Gov Copilot trial unsettled by usage metrics and unmet expectations – Cloud

Two-thirds of participants in a six-month trial of Microsoft 365 Copilot across the federal government used the tool “a few times a week” or less, with high expectations largely going “unmet”.

An evaluation report was published by the Digital Transformation Agency (DTA) late Wednesday, providing a detailed view of how some 5765 Copilot licences were used in the first six months of 2024.

The report has utility inside and outside of government. Despite the hype around generative AI tools, there is very little public domain knowledge about actual value the tools generate in real-world settings.

However, there are also some key limitations in the evaluation, notably that it’s based entirely on self-assessments by users, and that executives are over-represented in the trial.

Still, there will be interest in how federal government entities fared in their adoption of the tool.

Overall use of Copilot over the six-month period is rated “moderate”, with “only a third of trial participants [using it] daily”, and “with its use concentrated in summarising meetings and information and re-writing content.”

By contrast, some 46 percent of users found value a “few times a week” and 21 percent “a few times a month”.

The evaluation attributes this result to “user capability, perceived benefit of the tool and convenience, and user interface.”

There was a correlation between training and usage – the more training undertaken, the more the tool was used. Results were better where training was customised to an Australian Public Service (APS) context.

But some staff “couldn’t find time for training among other work commitments and time pressures.”

Others “had a poor first experience with the tool or [found] that it took more time to verify and edit outputs than it would take to create” the summary or transcript themselves.

The user interface was also a key issue, notably at the CSIRO, where Copilot’s presence wasn’t immediately apparent, and users simply forgot it existed.

“Focus groups with trial participants remarked that they often forgot Copilot was embedded into Microsoft 365 applications as it was not obviously apparent in the user interface,” the evaluation report states.

“Consequently, they neglected to use features, including forgetting to record meetings for transcription and summarisation.

“CSIRO identified through internal research with [its] trial participants that the user interface at times made it difficult to find features.

“Given one of the arguable advantages of Copilot is its current integration with existing Microsoft workflows, its reported lack of visibility amongst users largely diminishes its greatest value-add.”

The experience was also variable across the Microsoft suite.

Those hoping Copilot would make Excel analysis easier were underwhelmed.

Likewise, those wanting to make use of Outlook integration were let down by the entity not being on a version of Outlook that was new enough to make use of Copilot.
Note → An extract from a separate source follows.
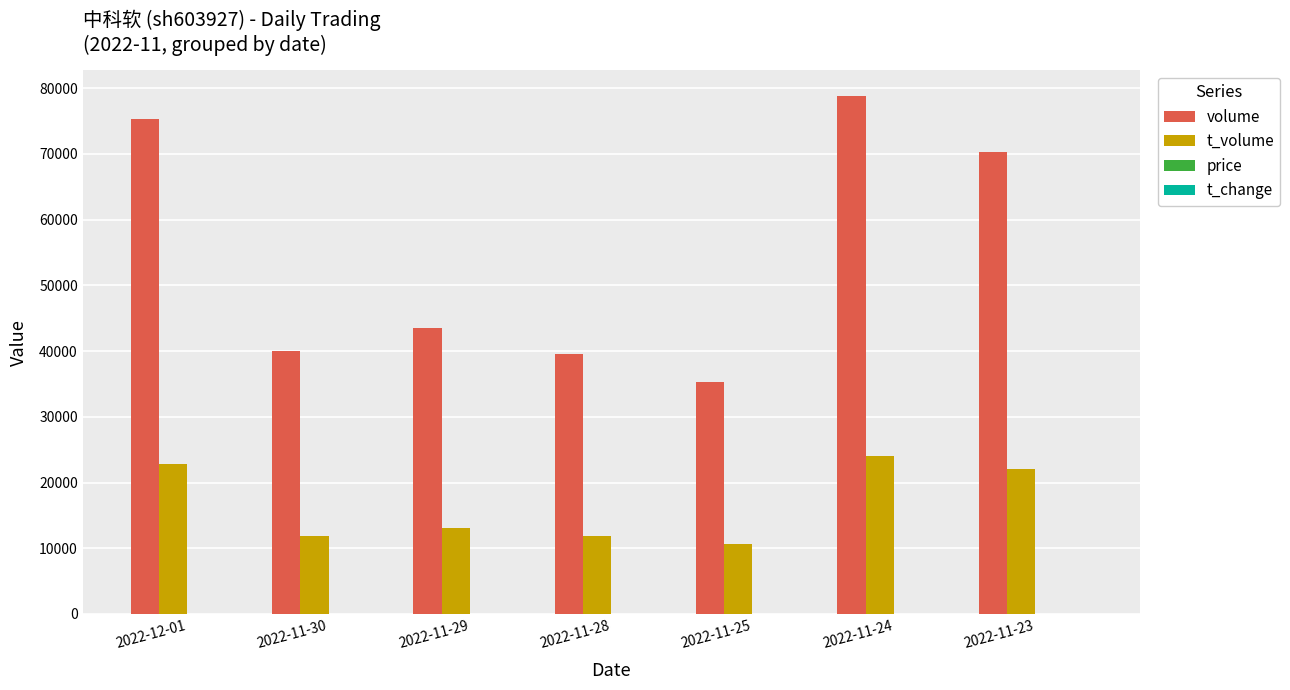

Which series has the largest total across all categories?

volume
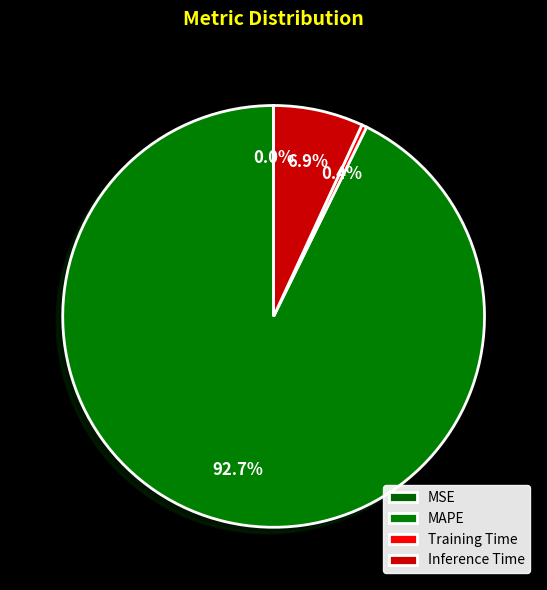

Count the number of slices in the pie.

4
That isn’t Microsoft’s fault, but the need for system upgrades and changes does weigh on the business case for ongoing use.

Great expectations

The evaluation report also examines the extent to which users’ expectations were met, and that the experience lived up to the marketing and hype.

Users went in with high expectations, it is noted, but “there has been a reduction in positive sentiment across all activities that trial participants had expected Copilot to assist with.”

“Although the sentiment remains positive … their initial expectations of Copilot were unmet,” the report states.

“Features of Copilot (and generative AI more broadly) were marketed as being able to significantly save participants’ time, thereby heightening participants’ expectations.

“These expectations appear to have been tempered following Copilot’s use.

“There was a 32 percent decrease in the positive belief that Copilot allowed participants to ‘spend less time in emails’ and a 54 percent reduction in the belief that it would allow them to ‘attend fewer meetings.’”

The report makes no specific recommendations on embedding Copilot in daily government operations.

It does caution federal government entities to consider generative AI products carefully, and to give users better clarity on thorny issues that may arise from ongoing use of the technology.

For example, there were concerns that transcribing every meeting with AI could make detailed minutes of meetings fair game for freedom of information requests, which, in turn, may mean participants are less likely to engage in those forums.